%%

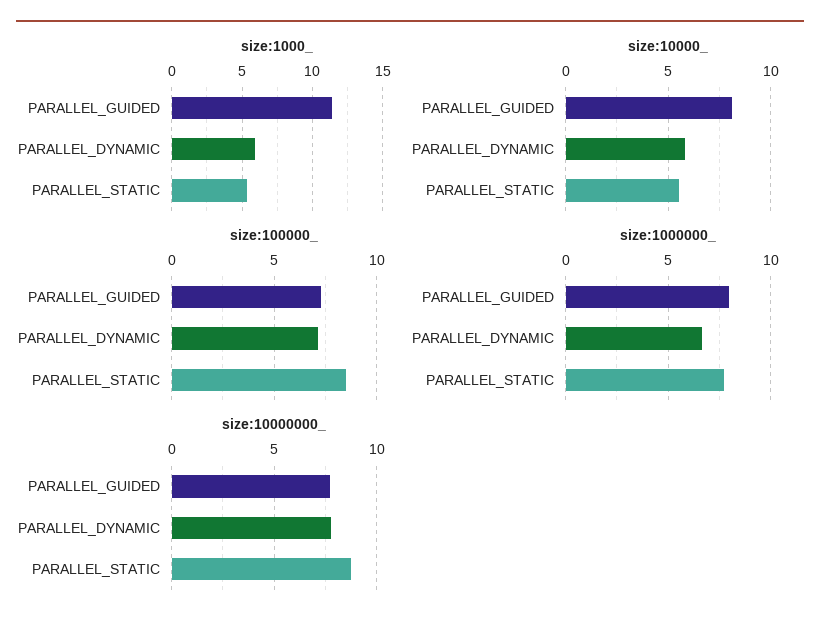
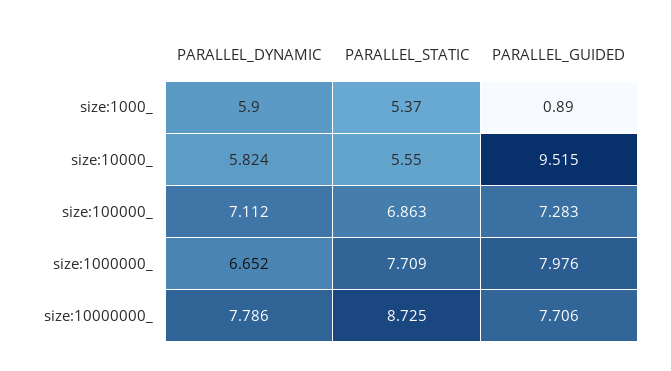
  {
    "size:1000_": {
-     "PARALLEL_GUIDED": 11.5,
+     "PARALLEL_GUIDED": 0.89,
      "PARALLEL_DYNAMIC": 5.9,
      "PARALLEL_STATIC": 5.37
    },
    "size:10000_": {
-     "PARALLEL_GUIDED": 8,
+     "PARALLEL_GUIDED": 9.515,
      "PARALLEL_DYNAMIC": 5.824,
      "PARALLEL_STATIC": 5.55
    },
    "size:100000_": {
      "PARALLEL_GUIDED": 7.283,
      "PARALLEL_DYNAMIC": 7.112,
-     "PARALLEL_STATIC": 8.5
+     "PARALLEL_STATIC": 6.863
    },
    "size:1000000_": {
      "PARALLEL_GUIDED": 7.976,
      "PARALLEL_DYNAMIC": 6.652,
      "PARALLEL_STATIC": 7.709
    },
    "size:10000000_": {
      "PARALLEL_GUIDED": 7.706,
      "PARALLEL_DYNAMIC": 7.786,
      "PARALLEL_STATIC": 8.725
    }
  }

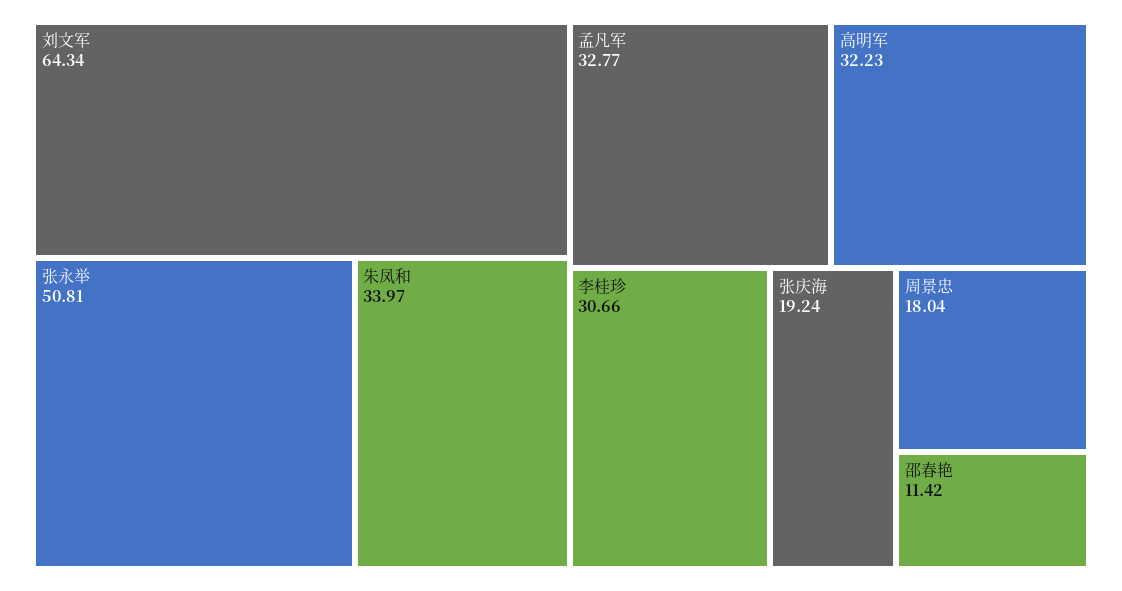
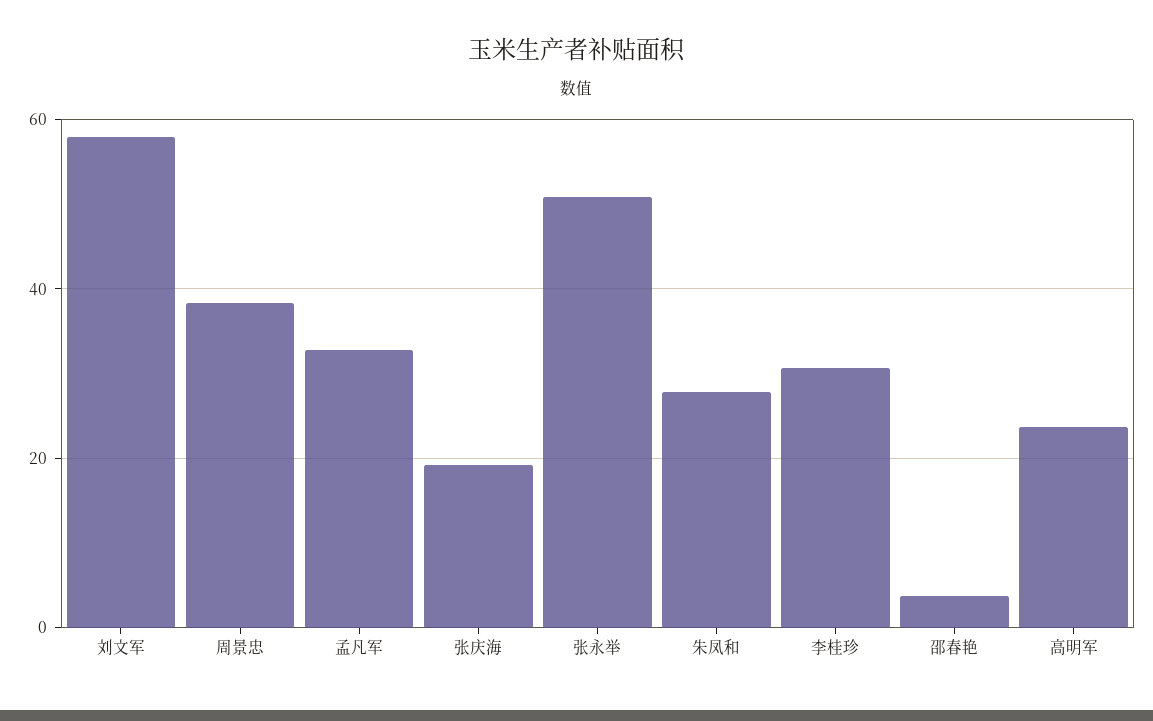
  {
-   "刘文军": 64.34,
+   "刘文军": 58,
    "张永举": 50.81,
-   "朱凤和": 33.97,
+   "朱凤和": 28,
    "孟凡军": 32.77,
-   "高明军": 32.23,
+   "高明军": 24,
    "李桂珍": 30.66,
    "张庆海": 19.24,
-   "周景忠": 18.04,
+   "周景忠": 38,
-   "邵春艳": 11.42
+   "邵春艳": 4
  }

%%

-- EXERCISE DETAILS --
With the pictures removed, return all the entries exactly.

-- WRITTEN ANSWER --
  {
    "size:1000_": {
-     "PARALLEL_GUIDED": 11.5,
+     "PARALLEL_GUIDED": 0.89,
      "PARALLEL_DYNAMIC": 5.9,
      "PARALLEL_STATIC": 5.37
    },
    "size:10000_": {
-     "PARALLEL_GUIDED": 8,
+     "PARALLEL_GUIDED": 9.515,
      "PARALLEL_DYNAMIC": 5.824,
      "PARALLEL_STATIC": 5.55
    },
    "size:100000_": {
      "PARALLEL_GUIDED": 7.283,
      "PARALLEL_DYNAMIC": 7.112,
-     "PARALLEL_STATIC": 8.5
+     "PARALLEL_STATIC": 6.863
    },
    "size:1000000_": {
      "PARALLEL_GUIDED": 7.976,
      "PARALLEL_DYNAMIC": 6.652,
      "PARALLEL_STATIC": 7.709
    },
    "size:10000000_": {
      "PARALLEL_GUIDED": 7.706,
      "PARALLEL_DYNAMIC": 7.786,
      "PARALLEL_STATIC": 8.725
    }
  }

  {
-   "刘文军": 64.34,
+   "刘文军": 58,
    "张永举": 50.81,
-   "朱凤和": 33.97,
+   "朱凤和": 28,
    "孟凡军": 32.77,
-   "高明军": 32.23,
+   "高明军": 24,
    "李桂珍": 30.66,
    "张庆海": 19.24,
-   "周景忠": 18.04,
+   "周景忠": 38,
-   "邵春艳": 11.42
+   "邵春艳": 4
  }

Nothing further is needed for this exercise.